My understanding of Godwin's law is not that referencing Nazis is bad (after all, they were a part of history). He just observed that eventually, if a fight goes on long enough, someone will make reference to them. He did not opine if that was bad or good.
Personally I think it's rather silly we can't talk about tyrants or their tyrannical governments. Even if I invoke a different tyrant to make my point, like Communist Dictator Nicholae Ceasescu, I still get accused of Godwining myself. It's like a blatant censorship of history, and the willful decision to put blinders over your eyes and deny that governments can, from time to time, be destructive to their own citizens.
Foolishness.
FOX NEWS.com should be BANNED from television and internet. Have the Congress take it over and give us Truespeak.
It doesn't matter if there is more or not. The total determines the price. THe more simply means we'll be the last to fall, assuming an equal rate of use. However we use a lot more oil than other similar countries so that oil is a mitigating factor and if you think it's going to be sold at a discount to those in the US w/o some sort of government intervention then you are going to be in for a rude surprise.
Yeah, but we aren't allowed to exploit domestic energy supplies. The NIMBY crowd and enviro-nazi's will see to that, aided by the current political overlords in Washington. Apparently it's better that we keep sending hundreds of billions of dollars overseas than it would be to exploit our own resources and keep some of that money within our borders.
Don't worry though, I'm sure our overlords in the Federal Government will come up with a solution. All we need is more energy conservation and investment in key primary states^W^W^Wethanol to save the day.
The NIMBY crowd and enviro-nazi's will see to that....
People complain about the NIMBYs until someone wants to put something in their neighborhood.
"enviro-nazi's"?? Where did you get that name from??
Every environmentalist group that I know of has a goal of basically improving human environments. Clean air, clean water, balanced ecosystem, etc....
Whatever we do to the environment always comes back to us one way or another. It's real easy to be Laissez-Faire when you live in a rich country but it'll only insulate us for so long - that' s assuming we stay rich.
It's NOT me! It's the meds! I'm on 1000mg of Fukitol.
On the other hand it's possible the EU and China might get mad, and decide to just declare war and take the oil by force.
How exactly do you invade a country with thousands of nuclear warheads and enough firearms to arm every adult citizen, should the need arise?
I want peace on earth and goodwill toward man.
We are the United States Government! We don't do that sort of thing.
Maybe you don't realise, but the price of "gas" is factored in in pretty much everything else you buy... That video game, how do you reckon it's transported to the store? That dinner, how do you think its ingredients are harvested, and possible, with what it is cooked?
Price of oil/gas rises --> price of all manufactured goods & services rises --> cost of living rises... This effect is far, far bigger than the "very small part of your recurring bills" that is you directly buying gas...
So, until we have a viable alternative, why not use our domestic resources?
From a strategic standpoint, wouldn't it be better to wait till we've exhausted the oil supplies from everyone else before we start using our own?
"I'm not sure I like the fugnutish tone you used in your post!" -RogL (608926)-
Once we have reached the "peak", how long will it take to actually "run out"?

▶ [Dataset]
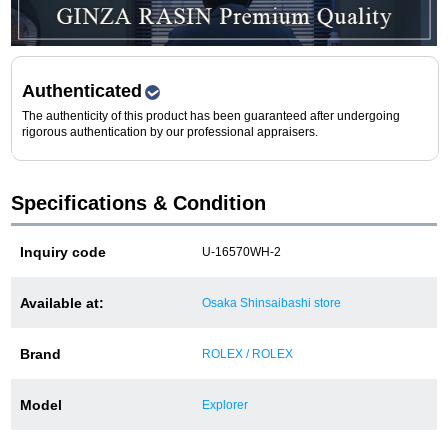
Purchase and trade-in here
Watch Buying Salon
Authenticated
50,000 yen coupon for purchasers only
The authenticity of this product has been guaranteed after undergoing
rigorous authentication by our professional appraisers.
Over 75% guaranteed! High-value buyback of
used items
Specifications & Condition
Repairs or Maintenance
Inquiry code
U-16570WH-2
Request a repair
Available at:
Osaka Shinsaibashi store
About repairs and maintenance
Brand
ROLEX / ROLEX
About Overhaul
Model
Explorer
About Polished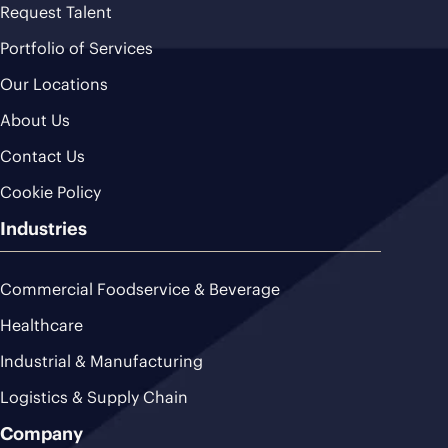
Request Talent
Portfolio of Services
Our Locations
About Us
Contact Us
Cookie Policy
Industries
Commercial Foodservice & Beverage
Healthcare
Industrial & Manufacturing
Logistics & Supply Chain
Company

▶ [Exercise] From the online discussion about oil and Godwin's law, write out word for word the passage starting with "It's NOT me!" and going on through "the need arise?".

▶ [Task response]
It's NOT me! It's the meds! I'm on 1000mg of Fukitol.
On the other hand it's possible the EU and China might get mad, and decide to just declare war and take the oil by force.
How exactly do you invade a country with thousands of nuclear warheads and enough firearms to arm every adult citizen, should the need arise?